Micah Hauptman, director of investor protection for the Consumer Federation of America, suggests asking a broker or adviser to verify in writing what they recommend and why they didn’t recommend a simpler, less expensive option.

“If they can’t provide a simple, specific, clear, and concise answer as to why this is unlike anything else on the market based on product cost and quality,” then that could raise some red flags,” Hauptman said.

Look for a fiduciary paid advisor

Brokers generally remain a lower-cost option for consumers who rarely trade stocks and mutual funds and hold them for long periods of time, compared to advisors.

According to consumer advocates, consumers who want continuous, holistic advice and want to reduce the risk of conflicts of interest as much as possible should consult a paid financial advisor.

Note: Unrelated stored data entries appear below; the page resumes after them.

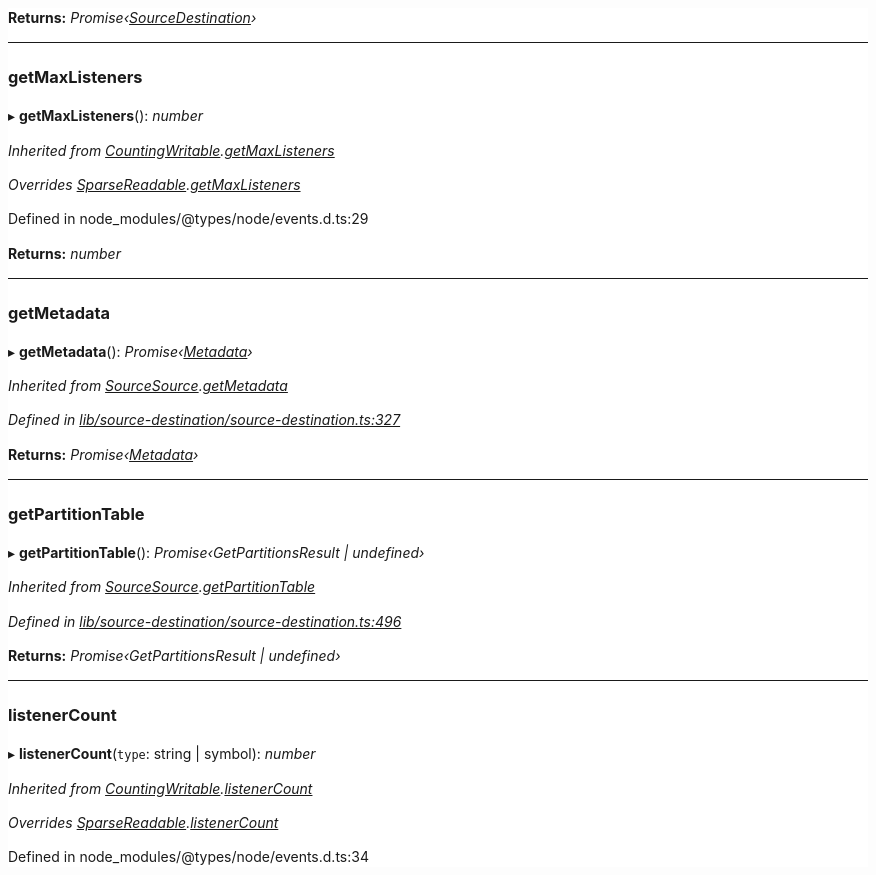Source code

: **Returns:** *Promise‹[SourceDestination](sourcedestination.md)›*

___

###  getMaxListeners

▸ **getMaxListeners**(): *number*

*Inherited from [CountingWritable](countingwritable.md).[getMaxListeners](countingwritable.md#getmaxlisteners)*

*Overrides [SparseReadable](../interfaces/sparsereadable.md).[getMaxListeners](../interfaces/sparsereadable.md#getmaxlisteners)*

Defined in node_modules/@types/node/events.d.ts:29

**Returns:** *number*

___

###  getMetadata

▸ **getMetadata**(): *Promise‹[Metadata](../interfaces/metadata.md)›*

*Inherited from [SourceSource](sourcesource.md).[getMetadata](sourcesource.md#getmetadata)*

*Defined in [lib/source-destination/source-destination.ts:327](https://github.com/balena-io-modules/etcher-sdk/blob/656fcec/lib/source-destination/source-destination.ts#L327)*

**Returns:** *Promise‹[Metadata](../interfaces/metadata.md)›*

___

###  getPartitionTable

▸ **getPartitionTable**(): *Promise‹GetPartitionsResult | undefined›*

*Inherited from [SourceSource](sourcesource.md).[getPartitionTable](sourcesource.md#getpartitiontable)*

*Defined in [lib/source-destination/source-destination.ts:496](https://github.com/balena-io-modules/etcher-sdk/blob/656fcec/lib/source-destination/source-destination.ts#L496)*

**Returns:** *Promise‹GetPartitionsResult | undefined›*

___

###  listenerCount

▸ **listenerCount**(`type`: string | symbol): *number*

*Inherited from [CountingWritable](countingwritable.md).[listenerCount](countingwritable.md#static-listenercount)*

*Overrides [SparseReadable](../interfaces/sparsereadable.md).[listenerCount](../interfaces/sparsereadable.md#listenercount)*

Defined in node_modules/@types/node/events.d.ts:34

You can look for such advisors on networks like the National Association of Personal Financial Advisors, the Garrett Planning Network, the XY Planning Network, and the Alliance of Comprehensive Planners.

Such advisors must have a basic competency such as the Certified Financial Planner, or CFP, the term for financial planners, and only receive flat fees for their hourly service, monthly subscriptions, or fees based on the assets they manage for clients, Ron Rhoades, himself CFP and director of the Personal Financial Planning Program at Western Kentucky University, told CNBC.

“This is the easiest way for a consumer to find someone who is definitely on their side,” Rhoades said.

Consumers should interview at least three different advisors after conducting a search to ensure the right fit, he said.